Well, it’s finally happened. Your teen has turned “that age” where they start bugging you for a car. They have gone through driver’s ed, gotten their learner’s permit and even managed to get their license. Now the discussions for their own car are happening around the dinner table. If you have older children, you have been around this block before. In that case, you may have this already handled with a family “hand-me-down” car that you already own. However, if this is your first time, here are some things to consider:
Don’t spend a lot of money — it is well-established that drivers aged 18 to 24 are responsible for many accidents. After all, driving is a very new experience for them, and in today’s world, distractions abound, both inside and outside the vehicle. Even if the new driver is merely added to your insurance policy (as opposed to them carrying the insurance in their own name at a much higher cost), you can mitigate the expense by not going in debt for their first car. Save that as a college graduation gift. They will appreciate more by then for sure. Consider spending less than $7500.
Things to consider when choosing that first car. Notice first of all that I said CAR as opposed to truck, minivan, or SUV, all of which will cost more to own, operate and insure than a good 10- to 15-year-old midsize American car. Don’t fall into the “Asian is better” trap. Yes, once a vehicle crosses 100,000 miles and/or 10 years old, the economics change.

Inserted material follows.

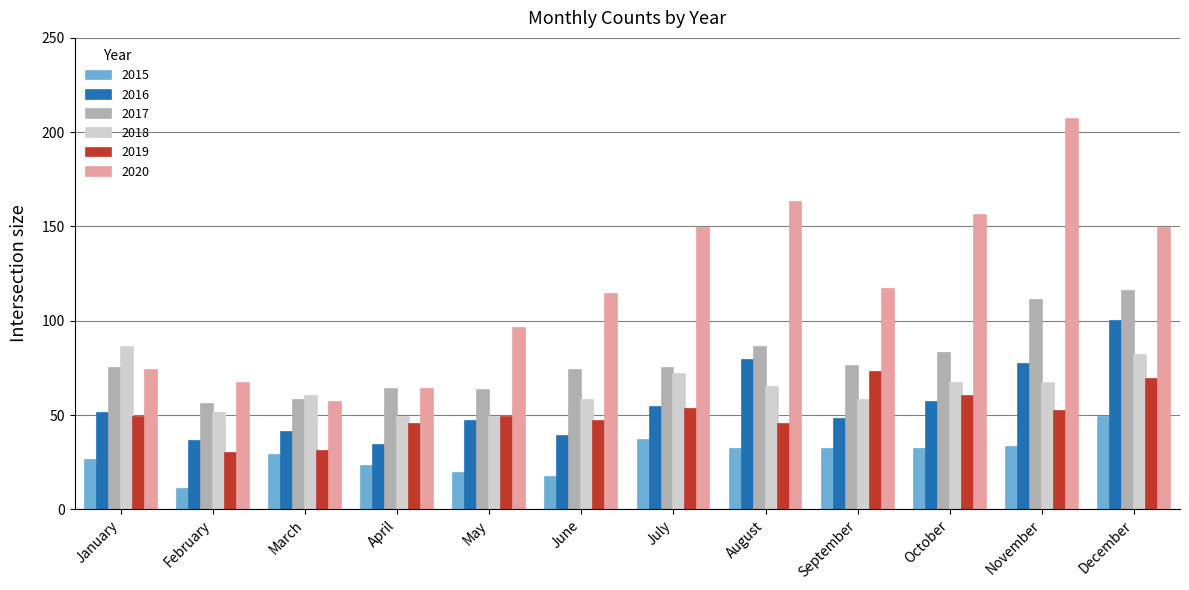

What is the sum of all 2019 values?

603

Yes, the Asian makes have awesome initial quality and will last a long time, but once the original owner trades the car, subsequent owners are saddled with the high expenses of maintenance and systems replacement that will easily and quickly add up into the hundreds of dollars. Here are some of the advantages of a used mid-size American car in good condition:
- Quantity – Seeking out a high-volume model means lower prices and lower mileage. This translates into more value for your money. It also means an abundance of new, rebuilt and used parts so that your cost of ownership will be lower too.
- Ease of repair – A high-volume car means that there is a plentiful body of maintenance and repair knowledge in your community. The more service professionals that are familiar with your make and model car, the lower cost and easier driving it will be.
- Lower insurance costs – High quantity also translates into lower insurance costs since these vehicles will cost less to fix in the event of an accident.